| EXERCISE OBJECTIVE |
Repeat the records below exactly as they appear, leaving out any pictures.

| EXTRACTED DATA |
---

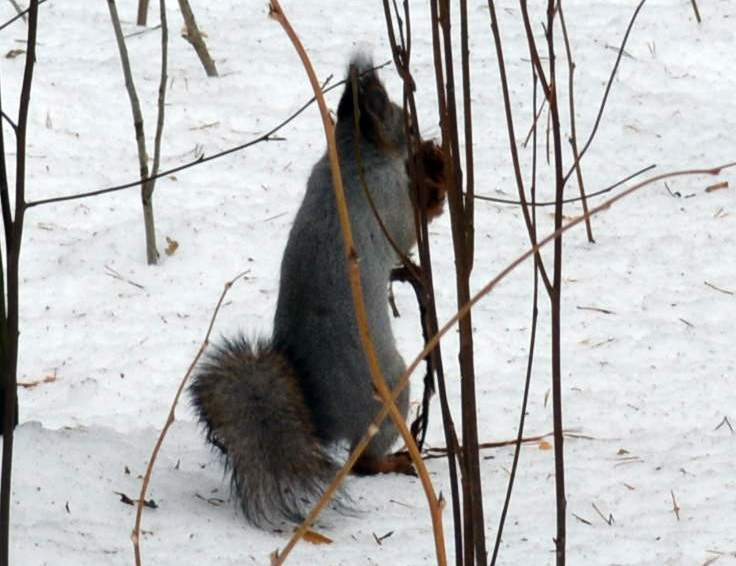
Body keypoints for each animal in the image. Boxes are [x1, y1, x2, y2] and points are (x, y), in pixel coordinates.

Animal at [189, 56, 446, 527]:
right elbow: (408, 232)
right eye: (404, 123)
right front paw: (434, 188)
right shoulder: (387, 203)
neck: (348, 160)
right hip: (388, 392)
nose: (422, 138)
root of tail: (320, 418)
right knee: (364, 464)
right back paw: (395, 461)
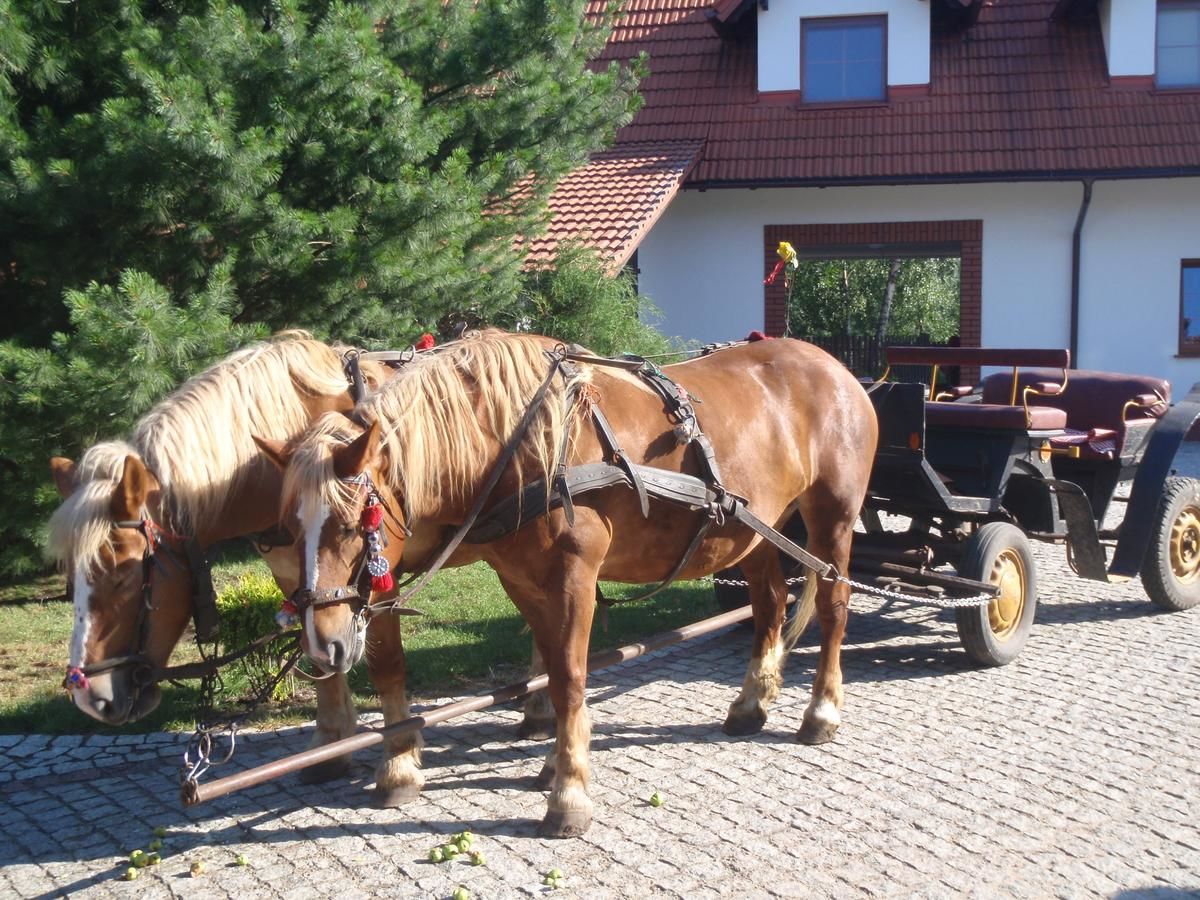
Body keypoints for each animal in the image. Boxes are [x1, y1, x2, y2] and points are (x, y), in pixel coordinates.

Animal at [45, 336, 393, 787]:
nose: (91, 697)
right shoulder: (297, 570)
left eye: (123, 575)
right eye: (71, 577)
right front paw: (331, 746)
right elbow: (316, 643)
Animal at [262, 328, 878, 840]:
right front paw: (557, 761)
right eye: (289, 525)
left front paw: (569, 794)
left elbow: (569, 678)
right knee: (770, 605)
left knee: (834, 604)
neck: (522, 445)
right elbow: (551, 669)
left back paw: (822, 712)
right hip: (756, 532)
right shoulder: (522, 581)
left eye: (350, 524)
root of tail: (834, 367)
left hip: (832, 517)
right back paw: (751, 704)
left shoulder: (573, 576)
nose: (322, 641)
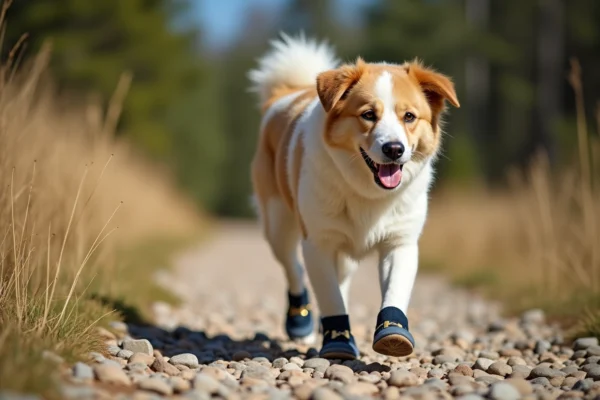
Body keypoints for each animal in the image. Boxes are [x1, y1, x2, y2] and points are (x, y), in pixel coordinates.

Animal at [247, 34, 460, 360]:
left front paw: (393, 334)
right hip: (278, 225)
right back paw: (301, 322)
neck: (367, 193)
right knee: (293, 268)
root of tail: (287, 93)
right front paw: (337, 341)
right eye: (368, 115)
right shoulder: (318, 242)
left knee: (340, 280)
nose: (394, 149)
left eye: (409, 116)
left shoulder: (400, 241)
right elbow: (329, 297)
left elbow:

---

| ANSWER SECTION |
Body keypoints for each animal in the image. Boxes are [x1, y1, x2, y2] and points are (x, y), in pixel coordinates.

Animal at [189, 56, 446, 527]:
right elbow: (408, 232)
right eye: (404, 123)
right front paw: (434, 188)
right shoulder: (387, 203)
neck: (348, 160)
right hip: (388, 392)
nose: (422, 138)
root of tail: (320, 418)
right knee: (364, 464)
right back paw: (395, 461)
Body keypoints for each animal in the image. Boxes are [x1, y1, x2, y2] and points are (x, y), in pixel coordinates.

Animal at [45, 336, 393, 787]:
nose: (91, 697)
right shoulder: (297, 570)
left eye: (123, 575)
right eye: (71, 577)
right front paw: (331, 746)
right elbow: (316, 643)
Animal at [262, 328, 878, 840]:
right front paw: (557, 761)
right eye: (289, 525)
left front paw: (569, 794)
left elbow: (569, 678)
right knee: (770, 605)
left knee: (834, 604)
neck: (522, 445)
right elbow: (551, 669)
left back paw: (822, 712)
right hip: (756, 532)
right shoulder: (522, 581)
left eye: (350, 524)
root of tail: (834, 367)
left hip: (832, 517)
right back paw: (751, 704)
left shoulder: (573, 576)
nose: (322, 641)
Body keypoints for each animal in the image. Boxes are [x1, y1, x2, y2] and points are (x, y), in pixel coordinates.

Animal at [247, 34, 460, 360]:
left front paw: (393, 334)
right hip: (278, 225)
right back paw: (301, 322)
neck: (367, 193)
right knee: (293, 268)
root of tail: (287, 93)
right front paw: (337, 341)
right eye: (368, 115)
right shoulder: (318, 242)
left knee: (340, 280)
nose: (394, 149)
left eye: (409, 116)
left shoulder: (400, 241)
right elbow: (329, 297)
left elbow:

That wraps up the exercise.